Mayor Tomas Osmeña can rightly claim credit for the SRP. The idea of building land from the sea on the southern tip of the city may not have been his originally but it was he who almost single-handedly pursued it, negotiating with the OECF and securing approval of the project from the gods in Manila, among many other things.
Osmeña had a vision in reclaiming the sea, that much you have to concede even if grudgingly. I seriously doubt, though, if that vision included converting even a very small part of the valuable tract of land, built from a loan that we still have to fully pay, as receptacle for the city’s garbage.
But it’s just a transfer station not a dump, Roberto Cabarrubias, the city’s garage czar, insists. Well, I have news for him.
There is a law that regulates the operation of garbage transfer stations. It is Section 25 of Republic Act No. 9003, otherwise known as the Ecological Solid Waste Management Act of 200 and it says: “Transfer stations shall be designed and operated for efficient waste handling capacity and in compliance with environmental standards and guidelines set pursuant to this Act and other regulations: Provided, that no waste shall be stored in such station beyond twenty-four (24) hours.”
And then it adds: “The siting of the transfer station shall consider the land use plan,” among others.
Unless, the law has been amended, let me ask Cabarrubias: Can you guarantee that no waste shall be stored in the SRP beyond twenty-four hours?
And let me ask Osmeña: When you built the SRP, did you at anytime envision it as garbage dump or temporary landing facility? Did you borrow money and go through so much trouble to pursue your dream of creating a city within the city so you can have a ready and available space for trash when the need arose? What is the land use plan for the SRP?
The mayor cannot even claim that the Court of Appeals decision shutting down the Inawayan landfill caught him by surprise. The case filed by Councilor Joel Garganera had been pending for months and he should already have prepared a contingency plan , unless the SRP was his contingency plan.

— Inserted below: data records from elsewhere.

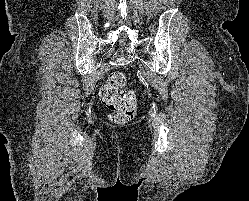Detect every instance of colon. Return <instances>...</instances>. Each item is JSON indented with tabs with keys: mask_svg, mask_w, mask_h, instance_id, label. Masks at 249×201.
Returning a JSON list of instances; mask_svg holds the SVG:
<instances>
[{
	"mask_svg": "<svg viewBox=\"0 0 249 201\" xmlns=\"http://www.w3.org/2000/svg\"><path fill=\"white\" fill-rule=\"evenodd\" d=\"M126 79L122 72H113L101 87L99 96L110 111V119L116 124H125L132 120L136 113L134 92L125 89Z\"/></svg>",
	"mask_w": 249,
	"mask_h": 201,
	"instance_id": "obj_1",
	"label": "colon"
}]
</instances>
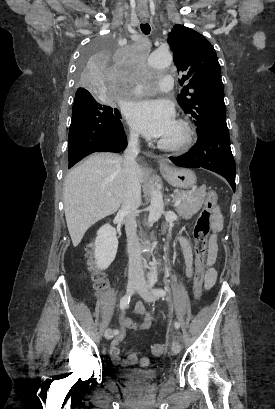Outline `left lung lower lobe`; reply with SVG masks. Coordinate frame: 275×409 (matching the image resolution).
<instances>
[{
    "mask_svg": "<svg viewBox=\"0 0 275 409\" xmlns=\"http://www.w3.org/2000/svg\"><path fill=\"white\" fill-rule=\"evenodd\" d=\"M170 160L182 167L205 168L214 171L229 182L235 191L236 166L230 148L228 128L215 126L205 129L190 151Z\"/></svg>",
    "mask_w": 275,
    "mask_h": 409,
    "instance_id": "obj_1",
    "label": "left lung lower lobe"
}]
</instances>
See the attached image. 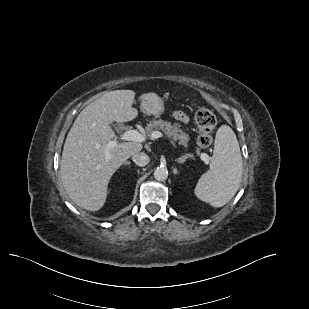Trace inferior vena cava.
Returning <instances> with one entry per match:
<instances>
[{"label":"inferior vena cava","mask_w":309,"mask_h":309,"mask_svg":"<svg viewBox=\"0 0 309 309\" xmlns=\"http://www.w3.org/2000/svg\"><path fill=\"white\" fill-rule=\"evenodd\" d=\"M132 160L136 165L141 167L146 166L150 161L149 156L140 151L132 154Z\"/></svg>","instance_id":"obj_1"}]
</instances>
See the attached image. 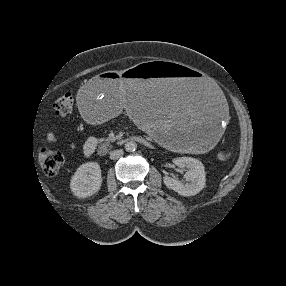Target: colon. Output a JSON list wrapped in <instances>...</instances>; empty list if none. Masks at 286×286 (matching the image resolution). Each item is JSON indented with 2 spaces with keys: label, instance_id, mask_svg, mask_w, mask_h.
Here are the masks:
<instances>
[{
  "label": "colon",
  "instance_id": "colon-1",
  "mask_svg": "<svg viewBox=\"0 0 286 286\" xmlns=\"http://www.w3.org/2000/svg\"><path fill=\"white\" fill-rule=\"evenodd\" d=\"M53 108L58 116L67 117L73 110V98L69 95H64L54 102ZM38 160L44 173L48 176L56 175L64 162L61 153L47 148L39 149Z\"/></svg>",
  "mask_w": 286,
  "mask_h": 286
}]
</instances>
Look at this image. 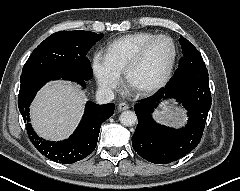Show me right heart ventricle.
<instances>
[{
    "mask_svg": "<svg viewBox=\"0 0 240 191\" xmlns=\"http://www.w3.org/2000/svg\"><path fill=\"white\" fill-rule=\"evenodd\" d=\"M155 35L151 32H136L119 37L108 44L106 55L112 64L123 72L143 44Z\"/></svg>",
    "mask_w": 240,
    "mask_h": 191,
    "instance_id": "1",
    "label": "right heart ventricle"
}]
</instances>
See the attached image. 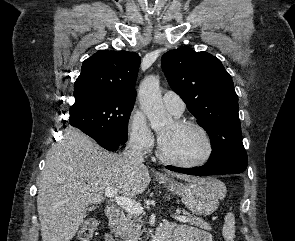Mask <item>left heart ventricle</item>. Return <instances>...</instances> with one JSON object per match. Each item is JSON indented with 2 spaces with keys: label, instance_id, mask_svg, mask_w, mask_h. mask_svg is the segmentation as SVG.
<instances>
[{
  "label": "left heart ventricle",
  "instance_id": "b2bd125f",
  "mask_svg": "<svg viewBox=\"0 0 295 241\" xmlns=\"http://www.w3.org/2000/svg\"><path fill=\"white\" fill-rule=\"evenodd\" d=\"M159 134L165 154L175 160L196 161L206 152L205 140L194 128H181L172 122L162 128Z\"/></svg>",
  "mask_w": 295,
  "mask_h": 241
}]
</instances>
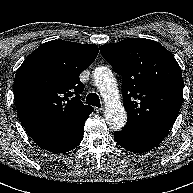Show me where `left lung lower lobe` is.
<instances>
[{
    "label": "left lung lower lobe",
    "instance_id": "left-lung-lower-lobe-1",
    "mask_svg": "<svg viewBox=\"0 0 193 193\" xmlns=\"http://www.w3.org/2000/svg\"><path fill=\"white\" fill-rule=\"evenodd\" d=\"M171 127L165 125H144L125 127L114 133L115 141L128 151L143 153L160 144Z\"/></svg>",
    "mask_w": 193,
    "mask_h": 193
}]
</instances>
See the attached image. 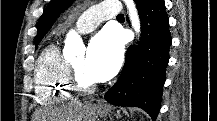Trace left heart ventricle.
I'll return each mask as SVG.
<instances>
[{"mask_svg": "<svg viewBox=\"0 0 217 121\" xmlns=\"http://www.w3.org/2000/svg\"><path fill=\"white\" fill-rule=\"evenodd\" d=\"M85 57H81L80 59L72 62L71 64L74 66V68L78 71V73L87 81H94L89 77V75L86 73L85 70Z\"/></svg>", "mask_w": 217, "mask_h": 121, "instance_id": "1", "label": "left heart ventricle"}]
</instances>
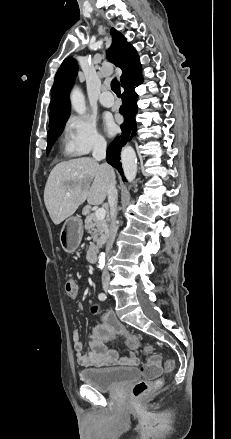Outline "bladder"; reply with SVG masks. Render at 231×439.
Instances as JSON below:
<instances>
[{
  "label": "bladder",
  "instance_id": "31cf9c89",
  "mask_svg": "<svg viewBox=\"0 0 231 439\" xmlns=\"http://www.w3.org/2000/svg\"><path fill=\"white\" fill-rule=\"evenodd\" d=\"M137 368L85 369L79 372L80 380L99 391H112L138 379Z\"/></svg>",
  "mask_w": 231,
  "mask_h": 439
}]
</instances>
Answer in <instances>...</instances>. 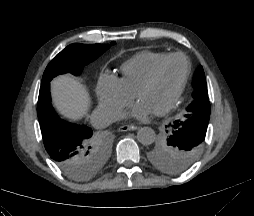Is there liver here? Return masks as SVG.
<instances>
[{"instance_id":"6515ba94","label":"liver","mask_w":254,"mask_h":216,"mask_svg":"<svg viewBox=\"0 0 254 216\" xmlns=\"http://www.w3.org/2000/svg\"><path fill=\"white\" fill-rule=\"evenodd\" d=\"M53 104L66 118L77 120L86 115L90 97L86 88L70 75H60L51 82Z\"/></svg>"}]
</instances>
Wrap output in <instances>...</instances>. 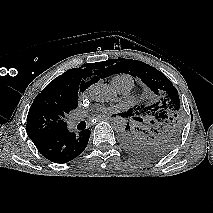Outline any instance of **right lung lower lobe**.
<instances>
[{"label": "right lung lower lobe", "instance_id": "right-lung-lower-lobe-1", "mask_svg": "<svg viewBox=\"0 0 213 213\" xmlns=\"http://www.w3.org/2000/svg\"><path fill=\"white\" fill-rule=\"evenodd\" d=\"M90 130L71 133L68 129L48 135L34 136L32 142L38 151L54 163H66L76 158L86 148Z\"/></svg>", "mask_w": 213, "mask_h": 213}]
</instances>
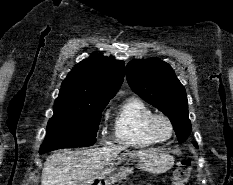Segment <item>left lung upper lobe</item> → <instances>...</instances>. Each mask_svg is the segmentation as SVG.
Returning <instances> with one entry per match:
<instances>
[{
    "mask_svg": "<svg viewBox=\"0 0 233 185\" xmlns=\"http://www.w3.org/2000/svg\"><path fill=\"white\" fill-rule=\"evenodd\" d=\"M126 77L135 93L170 119L183 143L191 133L188 102L185 88L171 66L158 58L134 59L127 64Z\"/></svg>",
    "mask_w": 233,
    "mask_h": 185,
    "instance_id": "1",
    "label": "left lung upper lobe"
}]
</instances>
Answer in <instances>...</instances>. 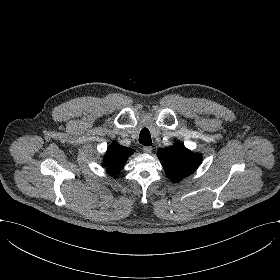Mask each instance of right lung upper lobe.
<instances>
[{"mask_svg": "<svg viewBox=\"0 0 280 280\" xmlns=\"http://www.w3.org/2000/svg\"><path fill=\"white\" fill-rule=\"evenodd\" d=\"M132 151L131 148L114 142L107 150L103 162L104 166L107 168V172L112 176H116L123 168L128 157L132 154Z\"/></svg>", "mask_w": 280, "mask_h": 280, "instance_id": "obj_1", "label": "right lung upper lobe"}]
</instances>
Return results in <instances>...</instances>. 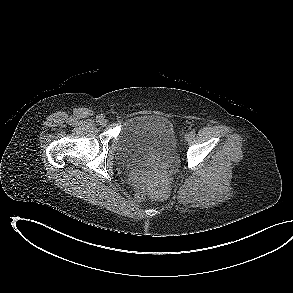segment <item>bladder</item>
I'll list each match as a JSON object with an SVG mask.
<instances>
[{
	"instance_id": "31cf9c89",
	"label": "bladder",
	"mask_w": 293,
	"mask_h": 293,
	"mask_svg": "<svg viewBox=\"0 0 293 293\" xmlns=\"http://www.w3.org/2000/svg\"><path fill=\"white\" fill-rule=\"evenodd\" d=\"M178 138L172 122L160 115H136L120 130L115 157L125 166L161 167L176 154Z\"/></svg>"
}]
</instances>
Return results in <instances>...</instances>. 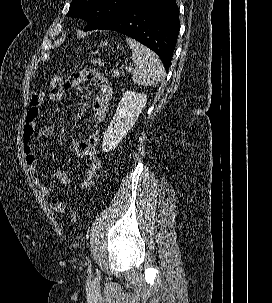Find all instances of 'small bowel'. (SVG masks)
I'll return each mask as SVG.
<instances>
[{
	"mask_svg": "<svg viewBox=\"0 0 272 303\" xmlns=\"http://www.w3.org/2000/svg\"><path fill=\"white\" fill-rule=\"evenodd\" d=\"M86 81H93L98 86L99 93L93 102L94 120L97 128L86 138L73 140L71 142L75 153L82 158L88 160V168L83 180L79 183L82 190L90 189L96 180L97 173L101 168V159L97 153L96 147L100 140V132L98 127L102 125L108 116L110 103L112 99V89L106 78L95 70H80L72 74V76L64 83V88L70 90ZM44 99V92L38 90L33 93L29 109L25 117L23 127V152L25 161L29 168L30 176L44 199H48L51 194V188L43 181L37 167V156L35 153V143L39 137H46L53 133L51 126L45 127L37 132V120ZM54 180L62 185L70 184V178L63 169H56L53 173ZM50 209L57 214H62L67 208V204L63 200L49 201Z\"/></svg>",
	"mask_w": 272,
	"mask_h": 303,
	"instance_id": "small-bowel-1",
	"label": "small bowel"
}]
</instances>
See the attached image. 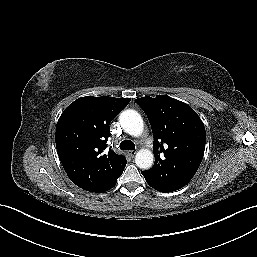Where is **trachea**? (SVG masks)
<instances>
[{
	"mask_svg": "<svg viewBox=\"0 0 257 257\" xmlns=\"http://www.w3.org/2000/svg\"><path fill=\"white\" fill-rule=\"evenodd\" d=\"M120 149L122 150H134L135 144L130 140H124L120 143Z\"/></svg>",
	"mask_w": 257,
	"mask_h": 257,
	"instance_id": "obj_1",
	"label": "trachea"
}]
</instances>
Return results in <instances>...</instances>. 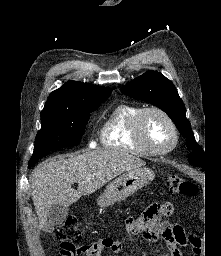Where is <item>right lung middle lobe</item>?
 Instances as JSON below:
<instances>
[{"label":"right lung middle lobe","mask_w":221,"mask_h":256,"mask_svg":"<svg viewBox=\"0 0 221 256\" xmlns=\"http://www.w3.org/2000/svg\"><path fill=\"white\" fill-rule=\"evenodd\" d=\"M108 97L109 95L97 96L82 101L74 110L41 112V129L36 135L34 152L28 167L34 166L39 158L51 150L78 145L90 113Z\"/></svg>","instance_id":"obj_1"}]
</instances>
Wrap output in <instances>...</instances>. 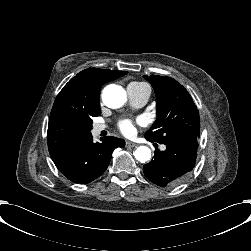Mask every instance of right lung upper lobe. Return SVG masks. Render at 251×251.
I'll return each mask as SVG.
<instances>
[{
  "label": "right lung upper lobe",
  "mask_w": 251,
  "mask_h": 251,
  "mask_svg": "<svg viewBox=\"0 0 251 251\" xmlns=\"http://www.w3.org/2000/svg\"><path fill=\"white\" fill-rule=\"evenodd\" d=\"M127 73L89 68L78 73L63 87L49 117L47 142L52 160L65 155L91 135L90 121L101 114L102 85Z\"/></svg>",
  "instance_id": "cb5924a9"
}]
</instances>
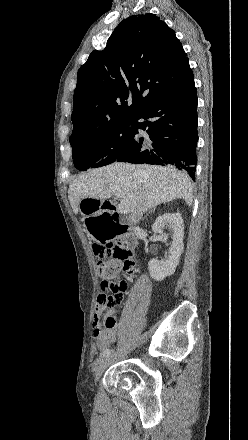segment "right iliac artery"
I'll list each match as a JSON object with an SVG mask.
<instances>
[{
	"instance_id": "right-iliac-artery-1",
	"label": "right iliac artery",
	"mask_w": 248,
	"mask_h": 440,
	"mask_svg": "<svg viewBox=\"0 0 248 440\" xmlns=\"http://www.w3.org/2000/svg\"><path fill=\"white\" fill-rule=\"evenodd\" d=\"M110 353H111V350L110 349H106V350L103 351L102 355L105 357V356H109Z\"/></svg>"
}]
</instances>
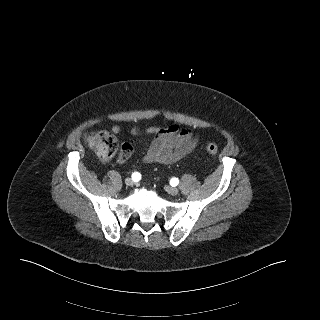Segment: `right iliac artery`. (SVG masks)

Osmeña did not want Rama to sell the SRP through a public bidding. And when Rama outwitted BOPK councilors by securing the passage of a resolution authorizing him to dispose of the property when the latter were not looking, Osmeña must have tried to persuade Ayala, SM and Filinvest to boycott the bidding but failed.
It looks they are now being made to pay for their hardheadedness. That, my friends, is the story of the transfer station.